Pull every line that includes the word "label" out of the data below and copy it.

-=-=-

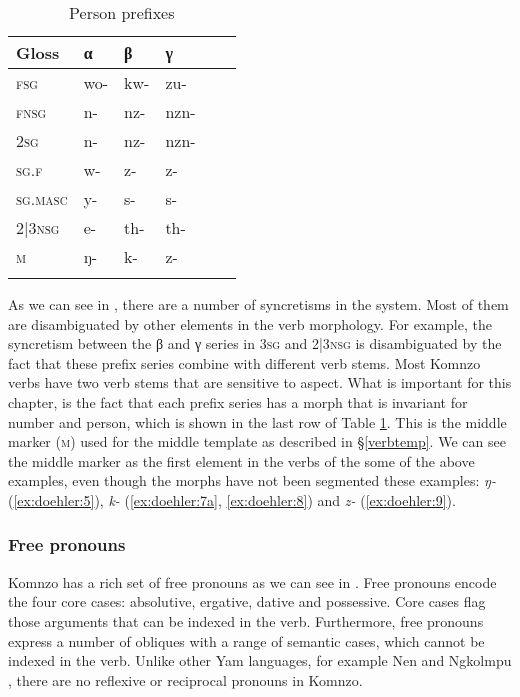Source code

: \documentclass[output=paper]{langscibook}
\begin{document}
\begin{table}
	\centering
		\caption{Person prefixes}
		\begin{tabular}{llllll}
			\lsptoprule
			Gloss & α & β & γ\\
			\hline
			\textsc{f}\textsc{sg} &{wo-} & {kw-} & {zu-}\\
			\textsc{f}\textsc{nsg} &{n-} & {nz-} & {nzn-}\\
			\textsc{2sg} &{n-} & {nz-} & {nzn-}\\
			\textsc{sg}.\textsc{f} &{w-} & {z-} & {z-}\\
			\textsc{sg}.\textsc{masc} &{y-} & {s-} & {s-}\\
			2|3\textsc{nsg} &{e-} & {th-} & {th-}\\
			\textsc{m} &{ŋ-} & {k-} & {z-}\\
			\lspbottomrule
	\end{tabular}
	\label{preftable}
\end{table}

 As we can see in , there are a number of syncretisms in the system. Most of them are disambiguated by other elements in the verb morphology. For example, the syncretism between the β and γ series in 3\textsc{sg}{} and 2|3\textsc{nsg} is disambiguated by the fact that these prefix series combine with different verb stems. Most Komnzo verbs have two verb stems that are sensitive to aspect. What is important for this chapter, is the fact that each prefix series has a morph that is invariant for number and person, which is shown in the last row of Table \ref{preftable}. This is the middle marker (\textsc{m}) used for the middle template as described in \S\ref{verbtemp}. We can see the middle marker as the first element in the verbs of the some of the above examples, even though the morphs have not been segmented these examples: \emph{ŋ-} (\ref{ex:doehler:5}), \emph{k-} (\ref{ex:doehler:7a}, \ref{ex:doehler:8}) and \emph{z-} (\ref{ex:doehler:9}).
\subsubsection{Free pronouns}\label{pron}
Komnzo has a rich set of free pronouns as we can see in . Free pronouns encode the four core cases: absolutive, ergative, dative and possessive. Core cases flag those arguments that can be indexed in the verb. Furthermore, free pronouns express a number of obliques with a range of semantic cases, which cannot be indexed in the verb. Unlike other Yam languages, for example Nen \citep{Evans2015Valency} and Ngkolmpu \citep{Carroll2016}, there are no reflexive or reciprocal pronouns in Komnzo.
\end{document}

-=-=-

## Your solution
	\label{preftable}
\subsubsection{Free pronouns}\label{pron}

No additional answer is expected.